Le spectacle soulève des questions cruciales : comment faire pour changer ? Et si elles étaient allées à Moscou ? Est-on en train d’assister à une pièce, à un film, aux deux ? À cet égard, je me suis longtemps posé la question de la symbolique de ce bassin rempli d’eau, dans lesquels les comédiennes plongent à certains moments du spectacle. Les trois sœurs comparent le changement au moment où on est au bout du plongeoir, hésitant à sauter, à se jeter à l’eau, à changer. Maria dit à un moment : « Changer, c’est mourir un peu. ». Le bassin n’est pas perçu de la même manière qu’on soit au théâtre ou au cinéma. Dans un cas, il ne bouge pas et garde ses dimensions, dans l’autre, il est tantôt grand, tantôt petit, on l’assimile à la piscine, à la mer, à une baignoire ou tant d’autres choses. L’eau, comme le cinéma, ne cesse de se renouveler.

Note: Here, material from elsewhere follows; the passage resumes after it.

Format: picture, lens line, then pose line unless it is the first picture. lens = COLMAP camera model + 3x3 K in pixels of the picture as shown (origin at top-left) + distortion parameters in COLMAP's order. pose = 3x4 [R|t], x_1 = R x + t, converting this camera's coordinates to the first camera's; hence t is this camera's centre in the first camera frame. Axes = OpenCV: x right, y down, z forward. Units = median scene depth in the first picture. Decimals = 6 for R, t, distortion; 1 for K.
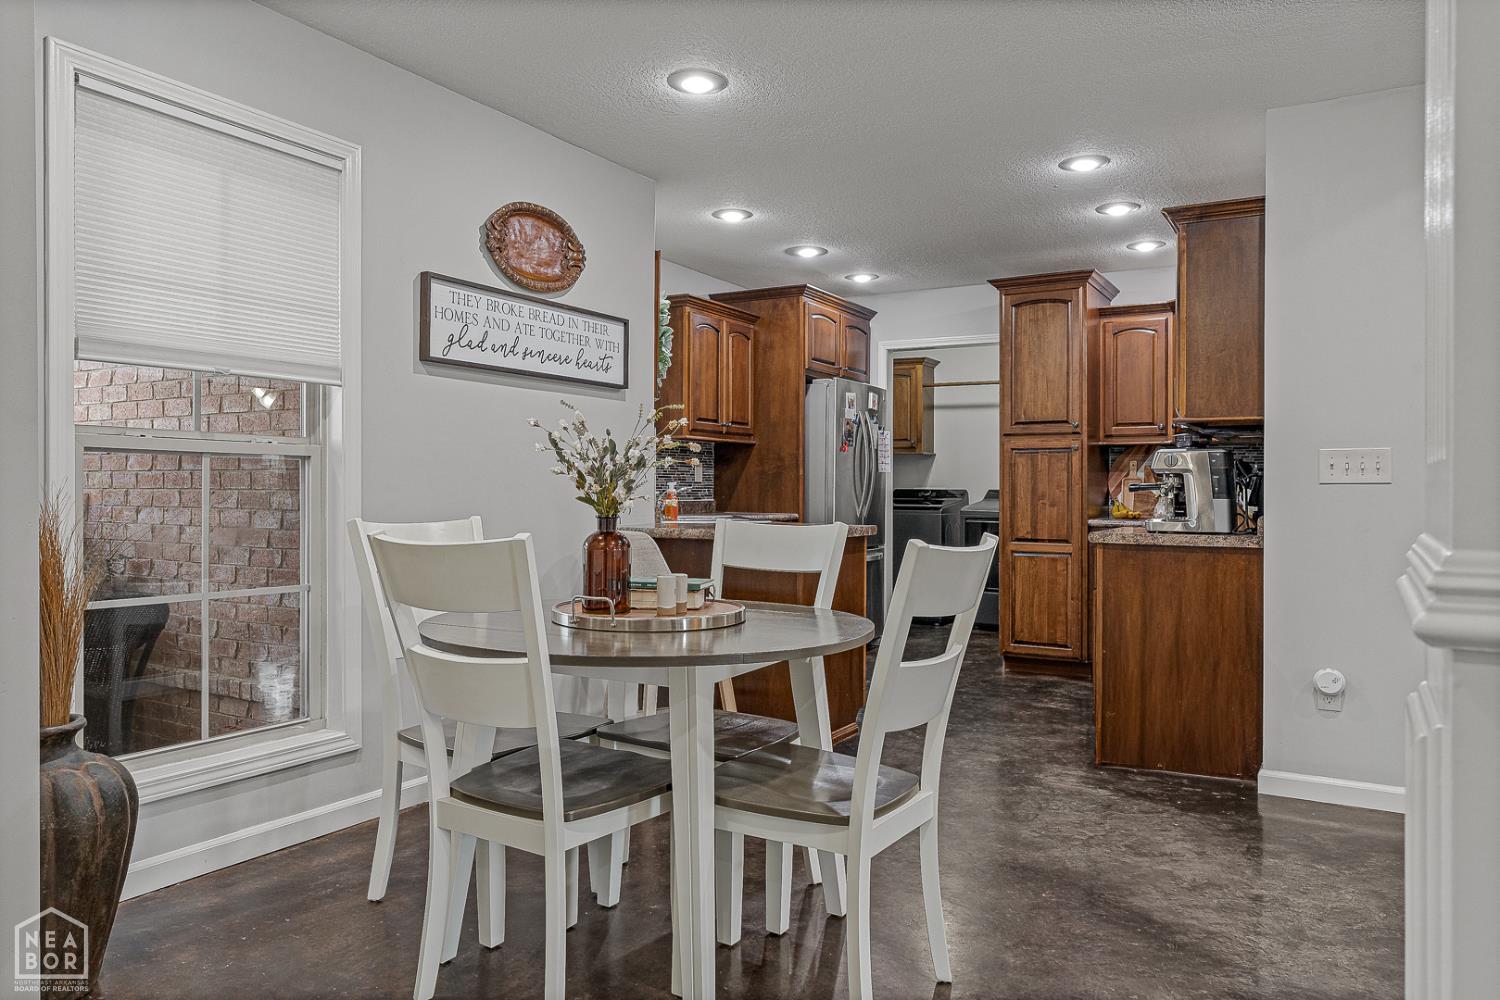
lens RADIAL K [[1047.6, 0, 759.9], [0, 1047.6, 466.5], [0, 0, 1]] dist [-0.002697, -0.000225]
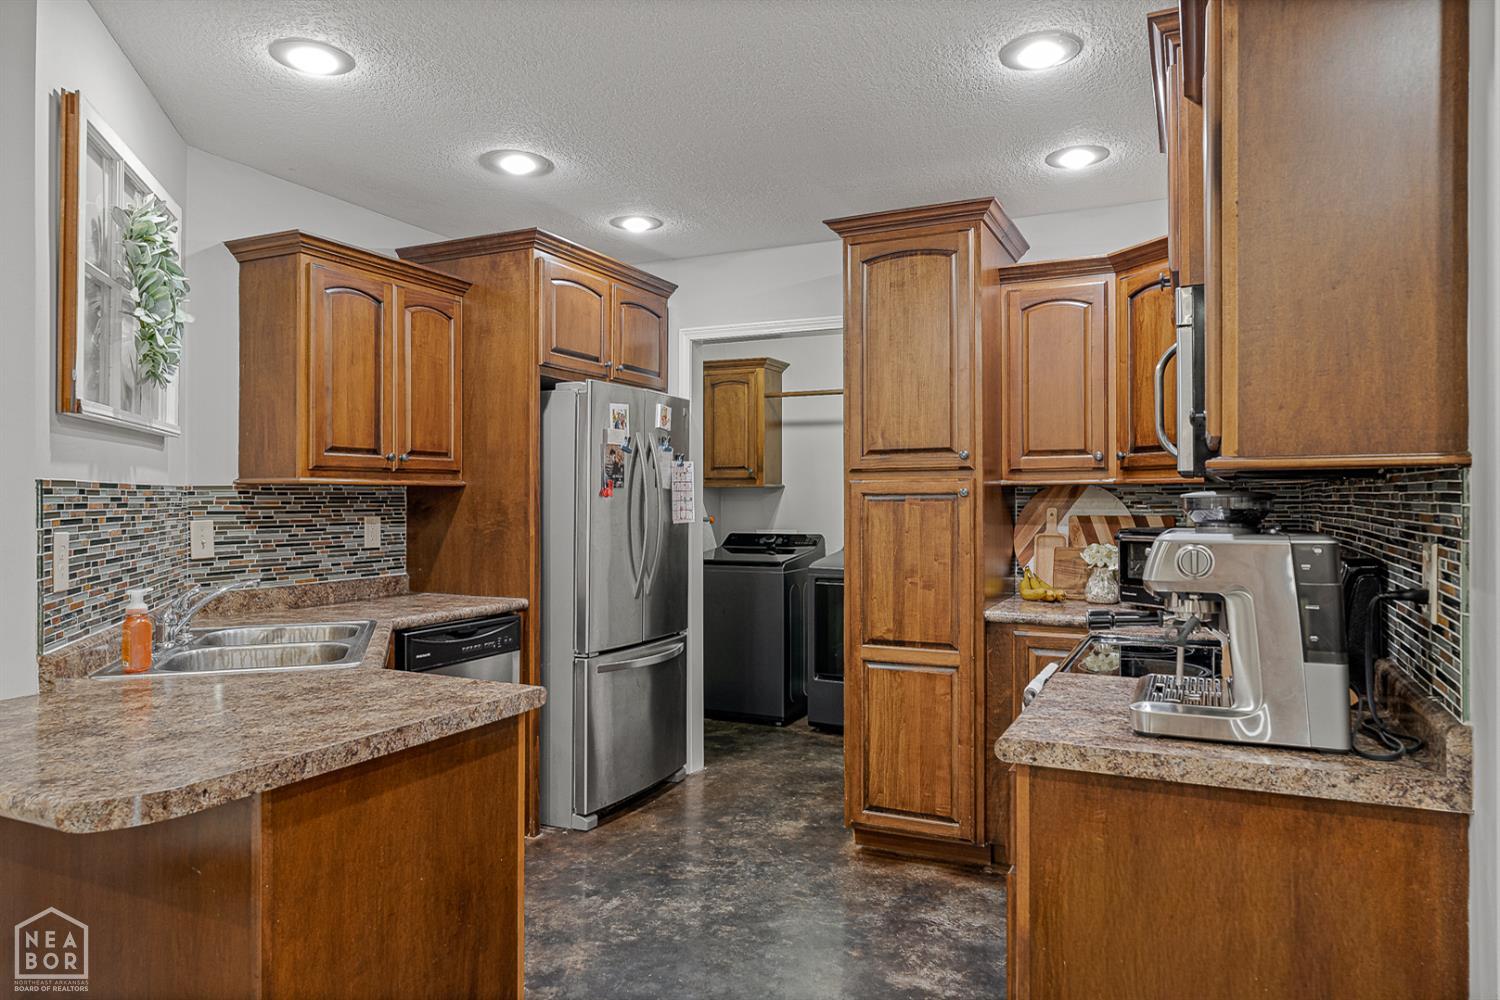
lens RADIAL K [[983.5, 0, 750.9], [0, 983.5, 493.4], [0, 0, 1]] dist [-0.002274, 0.001161]
pose [[0.996889, -0.009261, 0.078273, 0.131476], [0.008028, 0.999839, 0.016063, -0.027310], [-0.078409, -0.015385, 0.996803, 0.434850]]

What if they went to Moscow ? pose toutes ces questions et bien d’autres, dans un spectacle bouleversant, porté par les  trois formidables comédiennes que sont Isabel Teixeira, Julia Bernat et Stella Rabello, si bien que l’on se demande avec engouement : « Et si ça avait été différent, qu’est-ce qui aurait été différent ? »[1]

Fabien Imhof

Infos pratiques :

What if they went to Moscow ? d’après Les Trois Soeurs de Anton Tchekhov, du 29 octobre au 3 novembre 2018 à la Comédie de Genève et au Cinérama Empire

Adaptation, scénario et montage : Christiane Jatahy

Avec Isabel Teixiera, Julia Bernat et Stella Rabello

https://www.comedie.ch/fr/programme/spectacles/what-if-they-went-to-moscow

Photos : ©Aline Macedo

[1] Laetitia Barras, Le jour où j’ai tué un chat. Cette question m’est revenue tout au long de la pièce.

Fabien Imhof

Titulaire d'un master en lettres, il est l'un des co-fondateurs de La Pépinière. Responsable des partenariats avec les théâtres, il vous fera voyager à travers les pièces et mises en scène des théâtres de la région.